Alpha, Beta and R-squared - These are respectively the y-intercept, slope and correlation of a best fit line through a scatter gram plot of the investment ROIs (y-axis) versus ROIs for a broad market index for the time period in question.  A positive alpha signifies that the investment is outperforming the market on a risk-adjusted basis.  A beta greater than 1.0 indicates that the investment is more volatile than the index, whereas a beta between "0" and "1.0" indicates that the investment is less risky than the market index.  A negative beta indicates the investment performance is counter-cyclical to the market.  R-squared is a measure of the statistical significance of the alpha and beta.  In general, any data with an R-squared value of less than "0.5" should be ignored.


Sigma (Standard Deviation) - This is a measure of the volatility of an investment's ROI performance, and is often considered a good indicator of the investment's risk.  It is computed as the standard deviation of a number of ROI performance observations for the security or portfolio being evaluated. This standard deviation should not be confused with other, more simplistic standard deviation measures of an investment's price.  These suffer as a measure of risk, in that they penalize upside price movements as well as downside movements.  Captools/net's "sigma", on the other hand, does not penalize consistent upward price movement.  Furthermore, it is superior to simplistic price-based "Ulcer Indices" in that those can fail to properly handle price movements due to dividend distributions.  Distributions are properly accounted for by a total return on investment measure such as is computed by Captools/net.


Sharpe Ratio - This is the ratio of an investment's performance less a risk-free rate of return, all divided by the investment's standard deviation, i.e.,:


       S-Ratio = (Time-Weighted ROI - Risk-Free ROI) / Sigma


The Risk-Free Rate is the rate you specify in the Captools/net Program Preferences/Other Settings.  The one-year U.S. Treasury Bill rate is typically used for this rate.  The significance of the Sharpe ratio is that it permits you to compare investments with differing levels of risk.  In theory, the investment with the highest Sharpe Ratio is the superior investment, provided, of course, that the future mirrors the past.  The Sharpe ratio is named after Prof. William Sharpe, who earned a Nobel prize in connection with his work developing this theory and formula.

*Using the information*:
a) Write out the passage on investment risk measures, starting with "The Risk-Free Rate" and going on through "theory and formula.".
b) Extend the passage on investment risk measures, beginning right after its final sentence.

*Entries supplied*:
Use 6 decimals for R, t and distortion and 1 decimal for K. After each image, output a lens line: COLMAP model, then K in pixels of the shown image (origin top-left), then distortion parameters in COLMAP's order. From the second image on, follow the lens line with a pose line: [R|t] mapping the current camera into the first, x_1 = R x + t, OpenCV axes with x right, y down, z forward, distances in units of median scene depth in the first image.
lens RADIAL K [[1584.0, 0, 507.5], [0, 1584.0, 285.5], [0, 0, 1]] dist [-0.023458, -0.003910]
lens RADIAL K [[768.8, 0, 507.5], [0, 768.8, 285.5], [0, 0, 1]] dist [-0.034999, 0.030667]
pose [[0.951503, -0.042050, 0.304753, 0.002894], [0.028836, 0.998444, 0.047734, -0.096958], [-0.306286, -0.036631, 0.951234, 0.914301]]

---

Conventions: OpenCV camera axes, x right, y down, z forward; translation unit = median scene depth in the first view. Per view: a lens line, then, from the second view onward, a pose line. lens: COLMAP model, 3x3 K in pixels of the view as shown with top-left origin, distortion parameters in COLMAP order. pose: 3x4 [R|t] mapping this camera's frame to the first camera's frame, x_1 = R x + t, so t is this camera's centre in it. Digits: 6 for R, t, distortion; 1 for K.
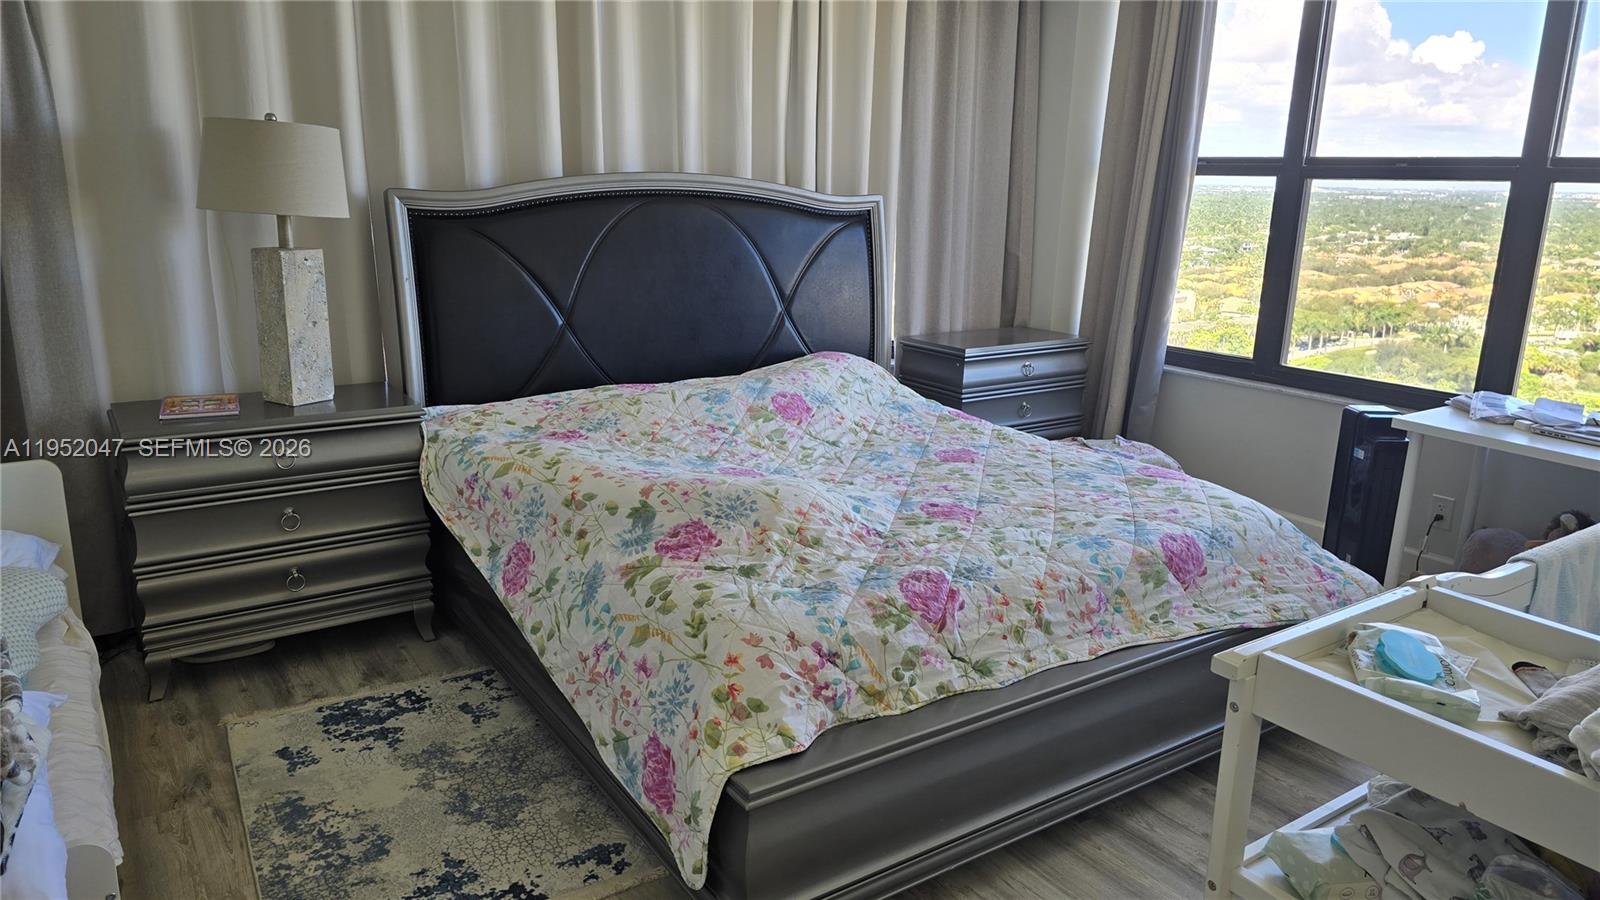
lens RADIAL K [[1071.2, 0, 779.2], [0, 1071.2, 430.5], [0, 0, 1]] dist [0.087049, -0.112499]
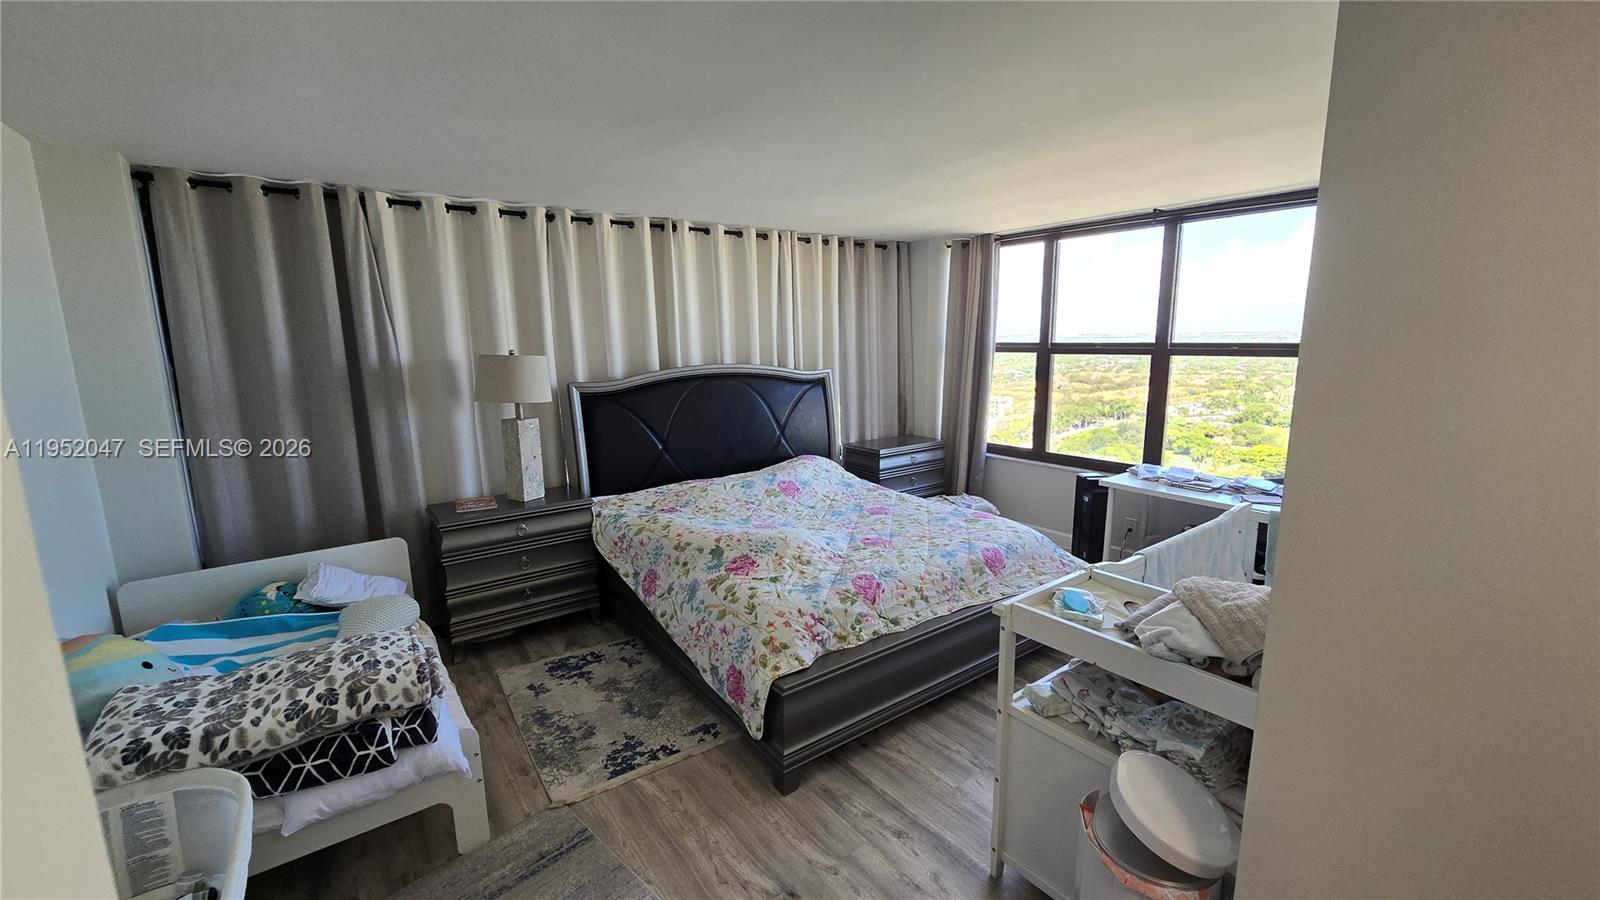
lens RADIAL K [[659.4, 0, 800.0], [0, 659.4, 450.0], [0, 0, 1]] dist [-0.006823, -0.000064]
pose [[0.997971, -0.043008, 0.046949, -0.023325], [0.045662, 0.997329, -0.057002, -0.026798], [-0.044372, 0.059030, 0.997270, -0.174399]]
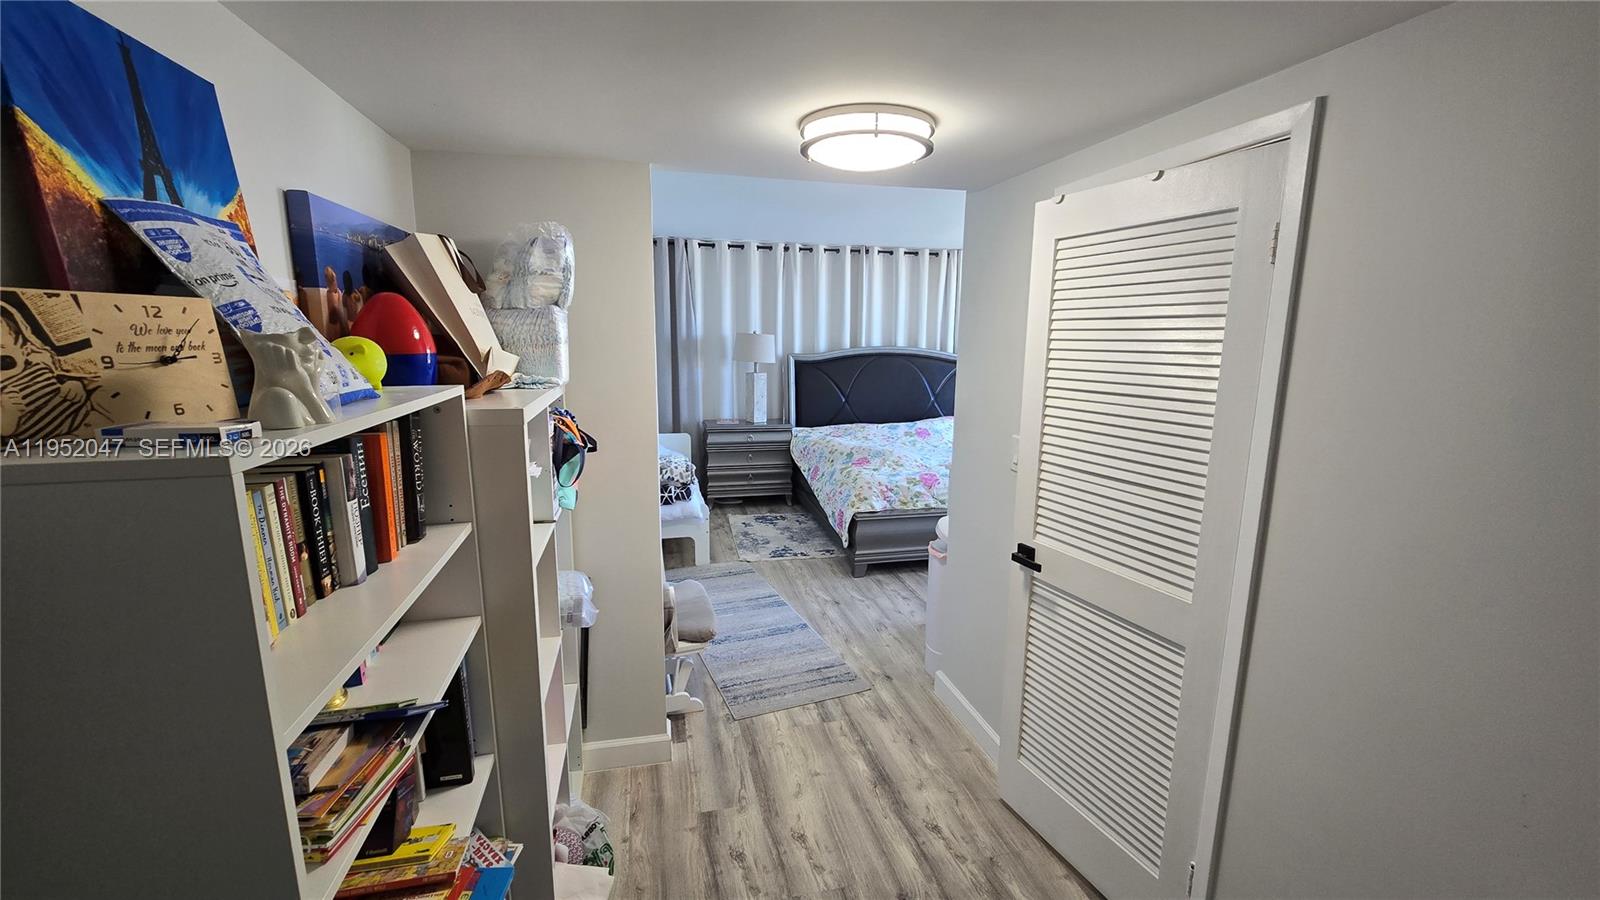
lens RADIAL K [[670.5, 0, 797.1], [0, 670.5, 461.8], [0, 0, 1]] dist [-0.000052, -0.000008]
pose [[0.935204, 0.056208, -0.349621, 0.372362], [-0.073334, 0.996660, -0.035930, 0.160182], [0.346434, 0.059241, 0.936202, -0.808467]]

*Answer set*:
a)
The Risk-Free Rate is the rate you specify in the Captools/net Program Preferences/Other Settings.  The one-year U.S. Treasury Bill rate is typically used for this rate.  The significance of the Sharpe ratio is that it permits you to compare investments with differing levels of risk.  In theory, the investment with the highest Sharpe Ratio is the superior investment, provided, of course, that the future mirrors the past.  The Sharpe ratio is named after Prof. William Sharpe, who earned a Nobel prize in connection with his work developing this theory and formula.

b)
Treynor Ratio - This statistic reports the ratio of the Time Weighted ROI less the risk-free rate divided by the Beta statistic:


 Treynor Ratio = (Time-Weighted ROI - Risk-Free ROI) / Beta


The Treynor ratio is similar to the Sharpe ratio in that it has the same numerator, but it uses the beta as the denominator measure of risk.


Comparison of Statistics - Alpha, Beta, Sigma and Sharpe ratio are statistically derived measures.  They are computed based upon a data sample, which is determined by the time periods between data points.  If the sample size used by two different parties in computing a statistical measure differs, the reported results will also differ.  Thus if the standard deviation for a market index is based on hourly data it will be different from that reported based on day's end or week's ending data even if the same start and end date are used.  Therefore one should not necessarily expect that statistical results reported by Captools/net will necessarily be exactly identical to that reported by another source unless you know the sampling methodology of the other source and have endeavored to duplicate it in your Captools/net data.


For a more thorough treatment of these statistical performance measures, we suggest you consult a university level financial textbook, or an advanced book on investing.